__What is being asked__
Write out each line of the material below exactly as given.

__Information supplied__

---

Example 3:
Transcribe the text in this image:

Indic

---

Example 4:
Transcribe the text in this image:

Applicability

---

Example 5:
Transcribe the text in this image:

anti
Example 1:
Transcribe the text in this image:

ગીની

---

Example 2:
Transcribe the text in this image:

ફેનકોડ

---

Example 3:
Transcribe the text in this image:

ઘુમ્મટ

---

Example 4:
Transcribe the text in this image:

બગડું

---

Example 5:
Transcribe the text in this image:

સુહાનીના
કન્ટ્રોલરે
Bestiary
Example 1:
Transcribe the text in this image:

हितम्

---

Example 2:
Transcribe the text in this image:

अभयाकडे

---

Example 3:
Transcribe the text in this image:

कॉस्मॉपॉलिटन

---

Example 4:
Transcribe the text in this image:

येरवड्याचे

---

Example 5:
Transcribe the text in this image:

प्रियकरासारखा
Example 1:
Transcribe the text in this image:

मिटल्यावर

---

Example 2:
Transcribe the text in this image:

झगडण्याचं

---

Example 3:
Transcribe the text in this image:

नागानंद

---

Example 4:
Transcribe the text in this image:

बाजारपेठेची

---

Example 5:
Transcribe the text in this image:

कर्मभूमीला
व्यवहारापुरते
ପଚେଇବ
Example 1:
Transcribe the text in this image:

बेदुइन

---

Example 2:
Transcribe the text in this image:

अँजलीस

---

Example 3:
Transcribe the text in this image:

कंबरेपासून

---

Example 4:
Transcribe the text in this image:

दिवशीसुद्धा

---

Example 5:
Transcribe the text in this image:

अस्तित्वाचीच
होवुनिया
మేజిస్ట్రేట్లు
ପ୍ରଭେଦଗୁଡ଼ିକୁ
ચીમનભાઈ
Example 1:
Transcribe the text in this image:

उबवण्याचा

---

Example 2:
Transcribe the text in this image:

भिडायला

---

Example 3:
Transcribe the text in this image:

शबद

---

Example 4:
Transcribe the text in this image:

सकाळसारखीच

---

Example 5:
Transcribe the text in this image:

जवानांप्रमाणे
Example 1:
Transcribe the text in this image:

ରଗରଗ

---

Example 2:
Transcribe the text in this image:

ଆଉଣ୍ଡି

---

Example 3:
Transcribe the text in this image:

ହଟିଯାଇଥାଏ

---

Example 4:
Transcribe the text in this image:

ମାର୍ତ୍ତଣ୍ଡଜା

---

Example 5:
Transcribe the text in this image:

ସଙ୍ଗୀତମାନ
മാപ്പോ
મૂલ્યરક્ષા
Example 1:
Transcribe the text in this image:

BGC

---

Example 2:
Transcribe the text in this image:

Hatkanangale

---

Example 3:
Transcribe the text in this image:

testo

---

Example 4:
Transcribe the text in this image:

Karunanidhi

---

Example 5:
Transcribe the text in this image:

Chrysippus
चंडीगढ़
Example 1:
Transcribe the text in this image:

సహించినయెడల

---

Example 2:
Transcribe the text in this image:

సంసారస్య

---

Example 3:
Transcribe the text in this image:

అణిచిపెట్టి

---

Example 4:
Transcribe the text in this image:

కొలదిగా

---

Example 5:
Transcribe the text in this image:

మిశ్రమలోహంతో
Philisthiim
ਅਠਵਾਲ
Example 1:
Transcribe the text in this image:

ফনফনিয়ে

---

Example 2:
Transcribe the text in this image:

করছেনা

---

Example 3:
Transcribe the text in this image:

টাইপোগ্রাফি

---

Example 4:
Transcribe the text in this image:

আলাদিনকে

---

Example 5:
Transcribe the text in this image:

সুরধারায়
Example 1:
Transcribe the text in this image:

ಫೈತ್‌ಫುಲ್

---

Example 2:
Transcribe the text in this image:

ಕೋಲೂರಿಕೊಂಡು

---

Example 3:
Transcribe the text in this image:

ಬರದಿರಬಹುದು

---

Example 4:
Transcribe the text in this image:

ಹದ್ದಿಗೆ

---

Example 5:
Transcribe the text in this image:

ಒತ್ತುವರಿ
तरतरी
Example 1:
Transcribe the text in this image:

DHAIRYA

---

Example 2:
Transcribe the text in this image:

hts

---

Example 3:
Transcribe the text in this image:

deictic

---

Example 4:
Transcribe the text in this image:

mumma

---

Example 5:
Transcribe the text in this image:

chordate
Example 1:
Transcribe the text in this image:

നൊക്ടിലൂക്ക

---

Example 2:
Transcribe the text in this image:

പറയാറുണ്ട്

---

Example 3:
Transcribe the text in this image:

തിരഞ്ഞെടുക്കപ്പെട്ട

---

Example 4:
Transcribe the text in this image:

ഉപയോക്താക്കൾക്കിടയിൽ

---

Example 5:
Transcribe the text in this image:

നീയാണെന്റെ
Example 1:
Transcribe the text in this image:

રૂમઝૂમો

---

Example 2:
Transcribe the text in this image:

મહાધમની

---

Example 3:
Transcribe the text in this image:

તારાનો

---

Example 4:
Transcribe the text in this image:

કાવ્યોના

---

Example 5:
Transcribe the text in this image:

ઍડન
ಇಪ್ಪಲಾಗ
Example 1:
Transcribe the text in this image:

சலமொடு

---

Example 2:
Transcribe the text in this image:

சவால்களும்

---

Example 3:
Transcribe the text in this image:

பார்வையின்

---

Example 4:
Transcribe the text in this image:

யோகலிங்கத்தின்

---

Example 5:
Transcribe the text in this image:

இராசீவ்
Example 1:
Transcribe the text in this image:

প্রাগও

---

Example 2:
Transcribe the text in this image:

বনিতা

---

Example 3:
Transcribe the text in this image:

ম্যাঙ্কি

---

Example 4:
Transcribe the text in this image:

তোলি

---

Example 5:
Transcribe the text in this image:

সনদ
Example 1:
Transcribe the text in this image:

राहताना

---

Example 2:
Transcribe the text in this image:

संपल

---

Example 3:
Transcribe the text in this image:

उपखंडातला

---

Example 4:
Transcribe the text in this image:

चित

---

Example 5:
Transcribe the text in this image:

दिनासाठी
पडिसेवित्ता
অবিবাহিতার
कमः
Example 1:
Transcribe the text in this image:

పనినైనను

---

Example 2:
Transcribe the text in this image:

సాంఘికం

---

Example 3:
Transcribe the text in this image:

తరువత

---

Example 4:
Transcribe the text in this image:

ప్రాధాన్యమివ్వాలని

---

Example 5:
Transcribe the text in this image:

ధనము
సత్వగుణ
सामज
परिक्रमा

__Answer to this problem__
---

Example 3:
Transcribe the text in this image:

Indic

---

Example 4:
Transcribe the text in this image:

Applicability

---

Example 5:
Transcribe the text in this image:

anti
Example 1:
Transcribe the text in this image:

ગીની

---

Example 2:
Transcribe the text in this image:

ફેનકોડ

---

Example 3:
Transcribe the text in this image:

ઘુમ્મટ

---

Example 4:
Transcribe the text in this image:

બગડું

---

Example 5:
Transcribe the text in this image:

સુહાનીના
કન્ટ્રોલરે
Bestiary
Example 1:
Transcribe the text in this image:

हितम्

---

Example 2:
Transcribe the text in this image:

अभयाकडे

---

Example 3:
Transcribe the text in this image:

कॉस्मॉपॉलिटन

---

Example 4:
Transcribe the text in this image:

येरवड्याचे

---

Example 5:
Transcribe the text in this image:

प्रियकरासारखा
Example 1:
Transcribe the text in this image:

मिटल्यावर

---

Example 2:
Transcribe the text in this image:

झगडण्याचं

---

Example 3:
Transcribe the text in this image:

नागानंद

---

Example 4:
Transcribe the text in this image:

बाजारपेठेची

---

Example 5:
Transcribe the text in this image:

कर्मभूमीला
व्यवहारापुरते
ପଚେଇବ
Example 1:
Transcribe the text in this image:

बेदुइन

---

Example 2:
Transcribe the text in this image:

अँजलीस

---

Example 3:
Transcribe the text in this image:

कंबरेपासून

---

Example 4:
Transcribe the text in this image:

दिवशीसुद्धा

---

Example 5:
Transcribe the text in this image:

अस्तित्वाचीच
होवुनिया
మేజిస్ట్రేట్లు
ପ୍ରଭେଦଗୁଡ଼ିକୁ
ચીમનભાઈ
Example 1:
Transcribe the text in this image:

उबवण्याचा

---

Example 2:
Transcribe the text in this image:

भिडायला

---

Example 3:
Transcribe the text in this image:

शबद

---

Example 4:
Transcribe the text in this image:

सकाळसारखीच

---

Example 5:
Transcribe the text in this image:

जवानांप्रमाणे
Example 1:
Transcribe the text in this image:

ରଗରଗ

---

Example 2:
Transcribe the text in this image:

ଆଉଣ୍ଡି

---

Example 3:
Transcribe the text in this image:

ହଟିଯାଇଥାଏ

---

Example 4:
Transcribe the text in this image:

ମାର୍ତ୍ତଣ୍ଡଜା

---

Example 5:
Transcribe the text in this image:

ସଙ୍ଗୀତମାନ
മാപ്പോ
મૂલ્યરક્ષા
Example 1:
Transcribe the text in this image:

BGC

---

Example 2:
Transcribe the text in this image:

Hatkanangale

---

Example 3:
Transcribe the text in this image:

testo

---

Example 4:
Transcribe the text in this image:

Karunanidhi

---

Example 5:
Transcribe the text in this image:

Chrysippus
चंडीगढ़
Example 1:
Transcribe the text in this image:

సహించినయెడల

---

Example 2:
Transcribe the text in this image:

సంసారస్య

---

Example 3:
Transcribe the text in this image:

అణిచిపెట్టి

---

Example 4:
Transcribe the text in this image:

కొలదిగా

---

Example 5:
Transcribe the text in this image:

మిశ్రమలోహంతో
Philisthiim
ਅਠਵਾਲ
Example 1:
Transcribe the text in this image:

ফনফনিয়ে

---

Example 2:
Transcribe the text in this image:

করছেনা

---

Example 3:
Transcribe the text in this image:

টাইপোগ্রাফি

---

Example 4:
Transcribe the text in this image:

আলাদিনকে

---

Example 5:
Transcribe the text in this image:

সুরধারায়
Example 1:
Transcribe the text in this image:

ಫೈತ್‌ಫುಲ್

---

Example 2:
Transcribe the text in this image:

ಕೋಲೂರಿಕೊಂಡು

---

Example 3:
Transcribe the text in this image:

ಬರದಿರಬಹುದು

---

Example 4:
Transcribe the text in this image:

ಹದ್ದಿಗೆ

---

Example 5:
Transcribe the text in this image:

ಒತ್ತುವರಿ
तरतरी
Example 1:
Transcribe the text in this image:

DHAIRYA

---

Example 2:
Transcribe the text in this image:

hts

---

Example 3:
Transcribe the text in this image:

deictic

---

Example 4:
Transcribe the text in this image:

mumma

---

Example 5:
Transcribe the text in this image:

chordate
Example 1:
Transcribe the text in this image:

നൊക്ടിലൂക്ക

---

Example 2:
Transcribe the text in this image:

പറയാറുണ്ട്

---

Example 3:
Transcribe the text in this image:

തിരഞ്ഞെടുക്കപ്പെട്ട

---

Example 4:
Transcribe the text in this image:

ഉപയോക്താക്കൾക്കിടയിൽ

---

Example 5:
Transcribe the text in this image:

നീയാണെന്റെ
Example 1:
Transcribe the text in this image:

રૂમઝૂમો

---

Example 2:
Transcribe the text in this image:

મહાધમની

---

Example 3:
Transcribe the text in this image:

તારાનો

---

Example 4:
Transcribe the text in this image:

કાવ્યોના

---

Example 5:
Transcribe the text in this image:

ઍડન
ಇಪ್ಪಲಾಗ
Example 1:
Transcribe the text in this image:

சலமொடு

---

Example 2:
Transcribe the text in this image:

சவால்களும்

---

Example 3:
Transcribe the text in this image:

பார்வையின்

---

Example 4:
Transcribe the text in this image:

யோகலிங்கத்தின்

---

Example 5:
Transcribe the text in this image:

இராசீவ்
Example 1:
Transcribe the text in this image:

প্রাগও

---

Example 2:
Transcribe the text in this image:

বনিতা

---

Example 3:
Transcribe the text in this image:

ম্যাঙ্কি

---

Example 4:
Transcribe the text in this image:

তোলি

---

Example 5:
Transcribe the text in this image:

সনদ
Example 1:
Transcribe the text in this image:

राहताना

---

Example 2:
Transcribe the text in this image:

संपल

---

Example 3:
Transcribe the text in this image:

उपखंडातला

---

Example 4:
Transcribe the text in this image:

चित

---

Example 5:
Transcribe the text in this image:

दिनासाठी
पडिसेवित्ता
অবিবাহিতার
कमः
Example 1:
Transcribe the text in this image:

పనినైనను

---

Example 2:
Transcribe the text in this image:

సాంఘికం

---

Example 3:
Transcribe the text in this image:

తరువత

---

Example 4:
Transcribe the text in this image:

ప్రాధాన్యమివ్వాలని

---

Example 5:
Transcribe the text in this image:

ధనము
సత్వగుణ
सामज
परिक्रमा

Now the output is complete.